The President of the Republic is the Italian head of state, who is elected by the united chambers of parliament and representatives of the 20 regions. He mainly performs representative functions, participates in the formation of a government and is commander in chief of the armed forces. In reality, it is not uncommon for him to play a decisive role in overcoming government crises that frequently occurred in the Italian Republic in the second half of the 20th century. His main power is to dissolve Parliament, but he cannot exercise it during the last six months of his mandate. Since every law requires the signature of the state president before it can be promulgated, he can at least temporarily prevent it from coming into force.

Italy Politics

Italy is an industrialized country with what used to be a strongly controlled economy.
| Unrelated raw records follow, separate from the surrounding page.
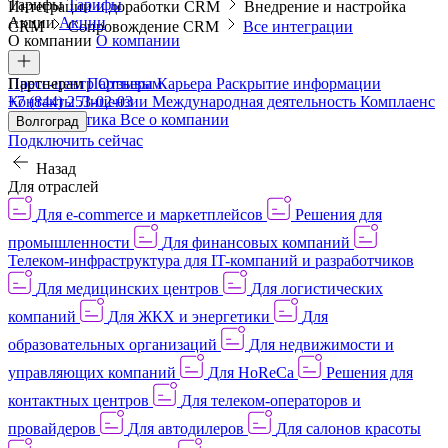
Тарифы
Тарифы
Интеграции и доработки CRM
Внедрение и настройка
Акции
Акции
CRM
Сопровождение CRM
Все интеграции
О компании
О компании
Пресс-центр
Партнерам
Партнерам
Отзывы
Карьера
Раскрытие информации
Контакты
+7 (844) 253-02-03
Лицензии
Международная деятельность
Комплаенс
и деловая этика
Все о компании
Волгоград
Подключить сейчас
Назад
Для отраслей
Для e-commerce и маркетплейсов
Решения для
промышленности
Для финансовых компаний
Телеком-инфраструктура для IT-компаний и разработчиков
Для медицинских центров
Для логистических
компаний
Для ЖКХ и энергетики
Для
образовательных организаций
Для недвижимости и
управляющих компаний
Для HoReCa
Решения для
контактных центров
Для телеком-операторов и
провайдеров
Для автодилеров
Для салонов красоты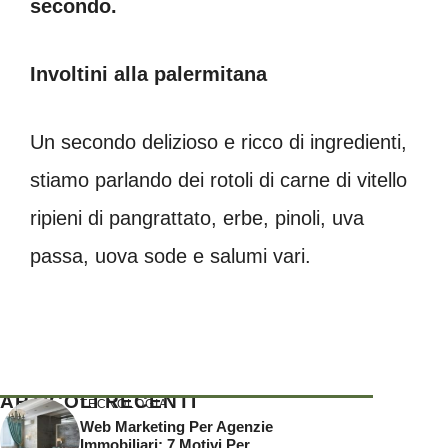
secondo.
Involtini alla palermitana
Un secondo delizioso e ricco di ingredienti,
stiamo parlando dei rotoli di carne di vitello
ripieni di pangrattato, erbe, pinoli, uva
passa, uova sode e salumi vari.
ARTICOLI RECENTI
TECNOLOGIA
Web Marketing Per Agenzie
Immobiliari: 7 Motivi Per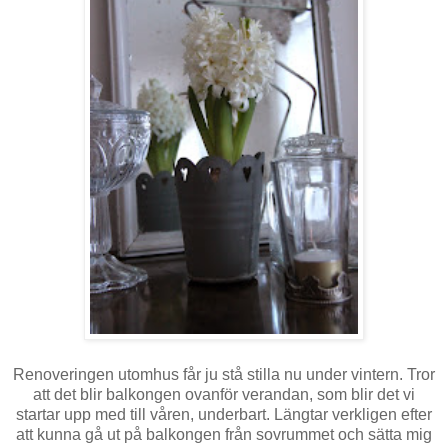
Renoveringen utomhus får ju stå stilla nu under vintern. Tror
att det blir balkongen ovanför verandan, som blir det vi
startar upp med till våren, underbart. Längtar verkligen efter
att kunna gå ut på balkongen från sovrummet och sätta mig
During the 1990s, the state-owned companies were gradually privatized and the markets were opened and deregulated. With a gross domestic product of around 1.7 billion euros, Italy was the fourth largest economy in the EU in 2016 and the eighth largest economy in the world (2015). However, the regional north-south divide in terms of economic power is relatively pronounced. The heavily industrialized north contrasts with the underdeveloped and structurally weak south. Traditionally, the black economy is very high in Italy. Their share in the gross domestic product is estimated at 16 to 30 percent and offset accordingly in the total GDP.

According to ebizdir, the strength of the Italian economy lies in the manufacturing sector, especially in small and medium-sized family-run companies. The most important industries include machine, aircraft, ship and vehicle construction (Fiat Group), the chemical industry and the manufacture of electronic products (Magneti Marelli), which are mainly located in northern Italy around the cities of Milan and Turin.

The textile industry is also very well represented and stands for the epitome of Italian fashion with well-known brand names.

The most important Italian export goods also include products from the food industry (Barilla, Campari, Lavazza, Parmalat, Ferrero).

Italy has a wide variety of raw material deposits. The country’s important mineral resources are fluorite, coal, mercury, sylvine and zinc. The world-famous Carrara marble is quarried in the Apuan Alps around Carrara and Massa. There are large reserves of natural gas (Po Valley, Adriatic Sea) and oil (Basilicata, Sicily).

The service sector in Italy is mainly represented by major banks and insurance companies. Italy is one of the classic travel destinations in the world, which is why the tourism industry has also been an important source of income in Italy for decades.

Although agriculture only plays a minor role in the economy, it brings important products such as Italian wine, olive oil and various types of cheese (Parmesan) onto the world market.

Transport network in Italy

Italy’s road network covers approximately 182,000 kilometers (2009). Of this, around 6,600 km are motorways, most of which are privately operated and are therefore subject to tolls. The condition of the Italian roads is comparable to the German standard and is largely safe.

The length of the rail network is around 20,260 km, of which around two thirds are electrified. Italy has well-developed local and long-distance public transport as well as a 1,000 km long continuous high-speed line from Turin via Milan, Bologna, Florence, Rome and Naples to Salerno. Another high-speed line between Genoa and Trieste, via Milan, Brescia, Verona and Venice is under construction and should be completed in 2022. Additional new and upgraded lines are planned between Palermo, Catania and Messina and between Naples and Bari. The original plan for a railway connection over a bridge to Sicily was discarded for financial reasons, but is still the subject of discussions.

Important passenger ports are located in Messina and Reggio Calabria, mainly because of the ferry traffic between Sicily and the mainland, but also in La Spezia and Genoa. There are direct ferry connections from Trieste, Bari and Ancona to the Albanian port city of Durazzo, as well as from Brindisi to Valona in southern Albania. Important sea and commercial ports are located in Genoa, Trieste, Taranto and Reggio Calabria.

Italy can be reached at 10 international airports. The main airports are in Rome, Milan, Venice, Naples and Palermo.